Trump takes first tentative steps on public safety

President Trump says "criminal cartels" are "destroying the blood of our youth."

Taking his first tangible steps on public safety, President Donald J. Trump signed a series of executive orders Thursday intended to protect police officers and target international gangs at the center of the illegal drug trade.

Trump, who cast himself during the presidential campaign as a law-and-order candidate — and referred to violence in Baltimore on several occasions — said the orders were "designed to restore safety in America" and would send a message to the "gang members and drug dealers."

"A new era of justice begins," Trump said in the Oval Office, "and it begins right now."

Trump vowed during the campaign to reduce urban crime without articulating a plan to do so. He has continued to sound get-tough themes from the White House, recently warning Chicago officials that they needed to address crime there or he would "send in the feds."

Whatever criminal justice policies the Trump administration pursues could have a profound impact in Baltimore, which is experiencing another deadly year. Forty-two people were killed in the city during the first 39 days of the year — more than twice as many as during the same period in 2016.

Trump's orders Thursday were clearly preliminary, underscoring the limited ability of any president — and the federal government generally — to act in an area long considered the purview of local government. None of the orders will have an immediate impact, instead calling for studies, a task force and future, undefined policies.

But they nevertheless drew fire from critics. Some noted Trump's assertion earlier in the week that the nation's murder rate is "the highest it's been in 47 years" when, in fact, it is considerably lower than it was in the 1990s. Others observed that he was silent Thursday about police actions that have led to the deaths of minorities and sparked unrest in Baltimore, Ferguson, Mo., and elsewhere.

"President Trump intends to build task forces to investigate and stop national trends that don't exist," said Jeffery Robinson, deputy legal director of the American Civil Liberties Union. "The president not only doesn't acknowledge these facts about our nation's safety, he persists in ignoring the all-too-real deaths of black and brown people at the hands of law enforcement."

A spokesman for Baltimore Mayor Catherine Pugh did not respond to a request for comment. The Baltimore Police Department declined to comment.

Attorney General Jeff Sessions stood at Trump's side as he signed the orders. Sessions was confirmed by the Senate on Wednesday and sworn into office on Thursday.

"We have a crime problem," Sessions said. "I wish the rise that we're seeing in crime in America today was some sort of aberration or blip. My best judgment ... is that this is a dangerous, permanent trend."

The first executive order — which Trump said would "break the back of the criminal cartels that have spread across our nation and are destroying the blood of our youth" — calls on the executive branch to "strengthen enforcement of federal law" to thwart international gangs and ensure that federal law enforcement gives a "high priority" to criminal organizations.

During the campaign, Trump pointed repeatedly to international influences to explain crime. He reiterated that assessment this week, telling a meeting of police chiefs and sheriffs that much of Chicago's crime problem is caused by gang members, "many of whom are not even legally in our country."

A second order signed Thursday creates a task force on crime reduction and criminal justice to be spun up by the attorney general that will "exchange information and ideas" and "develop strategies to reduce crime."

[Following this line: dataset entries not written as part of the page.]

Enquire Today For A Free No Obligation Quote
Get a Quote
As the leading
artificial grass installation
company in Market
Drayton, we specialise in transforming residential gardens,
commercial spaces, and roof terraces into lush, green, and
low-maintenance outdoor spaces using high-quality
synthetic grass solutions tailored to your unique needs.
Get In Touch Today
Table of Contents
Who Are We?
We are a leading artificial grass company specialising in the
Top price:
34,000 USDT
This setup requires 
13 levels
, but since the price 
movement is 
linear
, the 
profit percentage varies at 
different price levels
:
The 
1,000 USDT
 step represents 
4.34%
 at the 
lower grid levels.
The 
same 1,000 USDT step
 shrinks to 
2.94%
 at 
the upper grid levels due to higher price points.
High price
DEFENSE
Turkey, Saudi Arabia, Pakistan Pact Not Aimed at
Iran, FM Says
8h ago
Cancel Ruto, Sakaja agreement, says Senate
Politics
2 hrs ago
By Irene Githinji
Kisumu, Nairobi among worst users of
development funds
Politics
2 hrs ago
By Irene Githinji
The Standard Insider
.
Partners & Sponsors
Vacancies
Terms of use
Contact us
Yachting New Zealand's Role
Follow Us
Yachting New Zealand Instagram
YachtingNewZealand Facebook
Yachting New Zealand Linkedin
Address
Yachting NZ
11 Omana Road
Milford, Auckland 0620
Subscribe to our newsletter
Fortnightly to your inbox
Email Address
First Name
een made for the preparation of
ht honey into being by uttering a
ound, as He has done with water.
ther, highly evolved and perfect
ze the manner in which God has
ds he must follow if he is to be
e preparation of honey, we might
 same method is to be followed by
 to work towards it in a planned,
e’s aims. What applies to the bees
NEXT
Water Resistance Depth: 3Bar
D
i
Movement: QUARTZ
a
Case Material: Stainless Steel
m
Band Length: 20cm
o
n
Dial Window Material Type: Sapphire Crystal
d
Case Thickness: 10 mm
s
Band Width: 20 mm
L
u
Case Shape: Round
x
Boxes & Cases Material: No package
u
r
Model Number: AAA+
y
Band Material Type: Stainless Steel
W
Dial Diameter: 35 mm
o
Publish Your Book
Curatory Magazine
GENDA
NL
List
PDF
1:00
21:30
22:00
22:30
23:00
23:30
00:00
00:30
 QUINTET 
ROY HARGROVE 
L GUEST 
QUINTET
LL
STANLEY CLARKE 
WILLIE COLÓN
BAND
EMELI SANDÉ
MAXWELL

The group will be required to submit at least one report to the White House within the year.

The final order tasks the attorney general with developing a strategy to use existing federal laws to "prosecute individuals who commit or attempt to commit crimes of violence against ... law enforcement officers."

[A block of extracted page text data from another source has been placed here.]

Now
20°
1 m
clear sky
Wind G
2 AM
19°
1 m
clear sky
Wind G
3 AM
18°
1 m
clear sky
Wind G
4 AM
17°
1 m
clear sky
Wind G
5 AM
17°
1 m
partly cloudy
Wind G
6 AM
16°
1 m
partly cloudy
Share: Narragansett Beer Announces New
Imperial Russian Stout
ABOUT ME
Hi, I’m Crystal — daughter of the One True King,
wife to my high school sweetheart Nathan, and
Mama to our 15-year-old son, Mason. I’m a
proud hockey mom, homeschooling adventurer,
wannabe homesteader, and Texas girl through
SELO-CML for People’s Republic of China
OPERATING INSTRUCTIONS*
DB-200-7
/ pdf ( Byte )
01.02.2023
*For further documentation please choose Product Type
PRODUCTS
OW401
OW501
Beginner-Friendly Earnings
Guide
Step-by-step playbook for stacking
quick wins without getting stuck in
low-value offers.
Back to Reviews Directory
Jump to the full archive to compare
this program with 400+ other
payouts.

That document also calls for a review of grants to ensure federal money is used to protect federal, state and local police officers.

The order noted it will be the Trump administration's policy to pursue legislation in Congress to define new federal crimes, and increase penalties for existing crimes, to prevent violence against police.

Sixty-four police officers were killed by gunfire in 2016.

Chuck Canterbury, president of the National Fraternal Order of Police, said Trump's orders are consistent with his campaign promises.

"The orders he signed today on officer safety, crime reduction and fighting transnational criminal organizations like the cartels is just further evidence that his word is good and that this president will deliver on his promises," Canterbury said in a statement.

While Trump's executive orders were broadly tentative, analysts said they also signal a rhetorical shift from the Obama administration that could lead to concrete changes in the future.

Fordham University law professor John Pfaff, who teaches criminal law, speculated that gauzy language in the orders calling for a review of federal funding could be aimed at gutting research on shootings by police, for instance. He said the less clear focus on police shootings and questions about community trust could be a precursor to scaling back the Justice Department's use of consent decrees to overhaul police departments.

The Obama Justice Department negotiated such a decree with Baltimore after investigators alleged a history of unconstitutional and discriminatory practices by city police.

"By emphasizing the risk to officers … it pushes the narrative away from the harms caused by poorly regulated departments," Pfaff said.

Pugh said this week that the city's crime-fighting strategy has not been sufficient to stem the killings in Baltimore, and her administration is searching for solutions.

More than 112 people have been shot in the city this year.

Baltimore Sun reporters Justin George and Justin Fenton contributed to this article.